> _Task goal_: Rewrite the entries below with "image" substituted for every "photo" and nothing else altered. Omit the pictures from your version.

> _Record excerpts_:
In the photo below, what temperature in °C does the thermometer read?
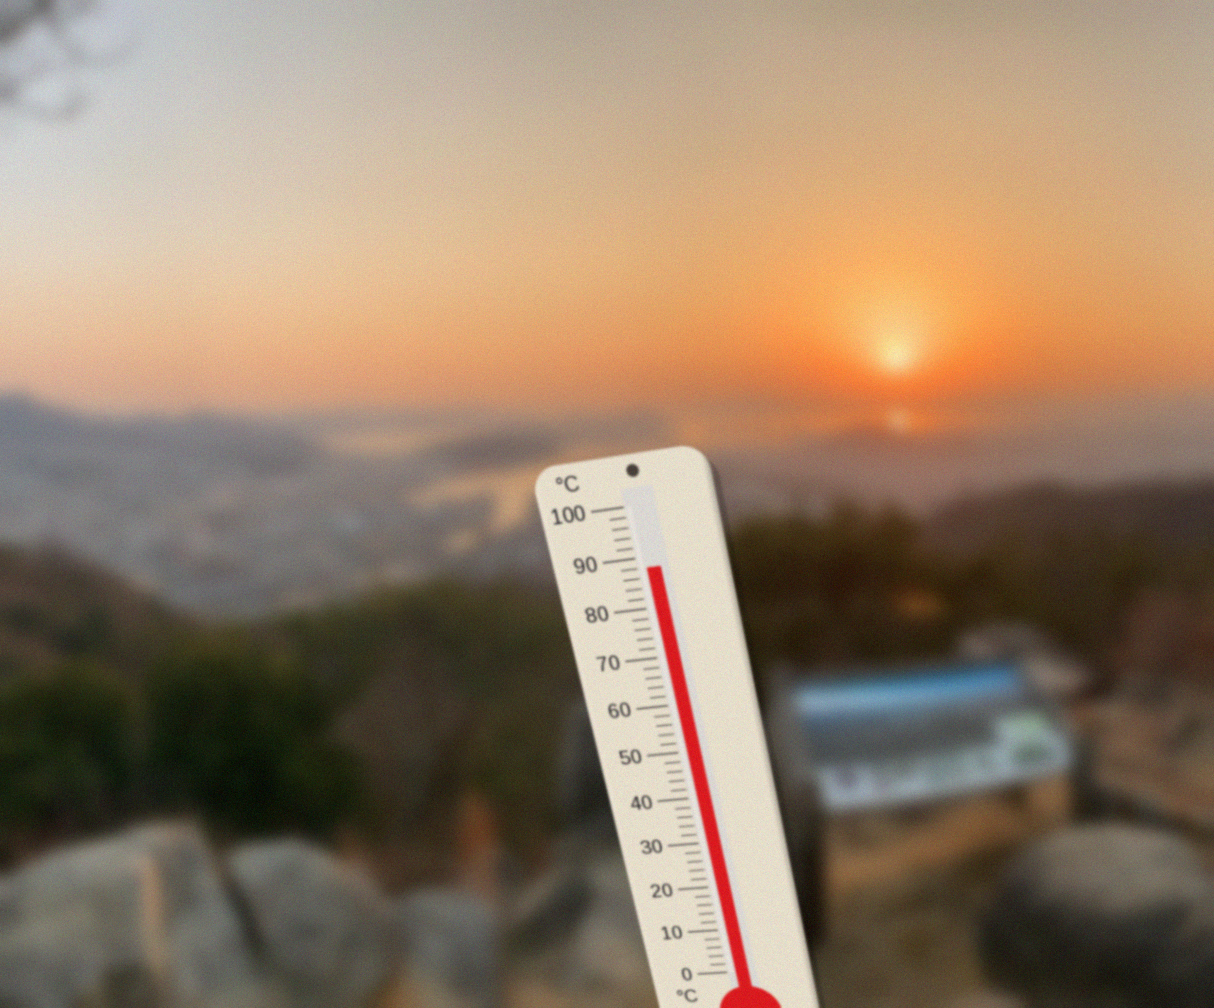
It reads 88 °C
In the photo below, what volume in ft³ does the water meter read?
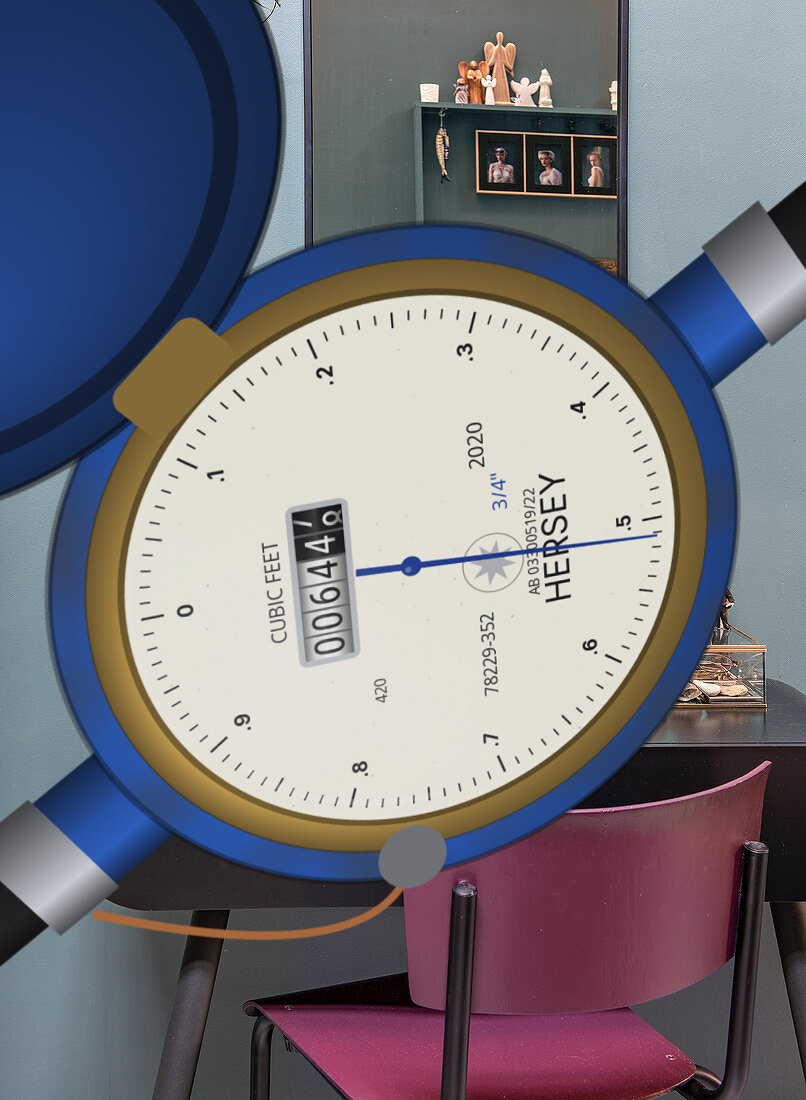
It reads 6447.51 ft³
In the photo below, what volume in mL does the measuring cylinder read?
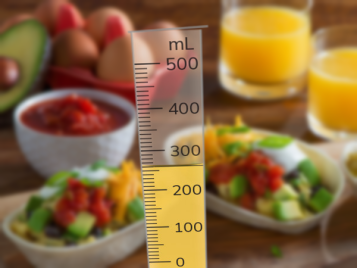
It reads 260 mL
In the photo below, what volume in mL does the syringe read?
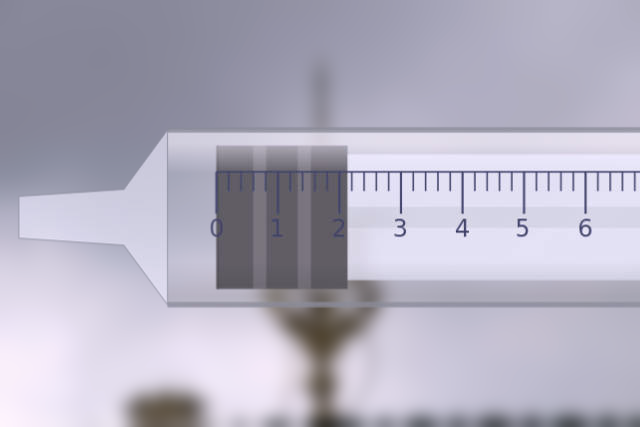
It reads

> _Exercise result_:
In the image below, what temperature in °C does the thermometer read?
It reads 88 °C
In the image below, what volume in ft³ does the water meter read?
It reads 6447.51 ft³
In the image below, what volume in mL does the measuring cylinder read?
It reads 260 mL
In the image below, what volume in mL does the syringe read?
It reads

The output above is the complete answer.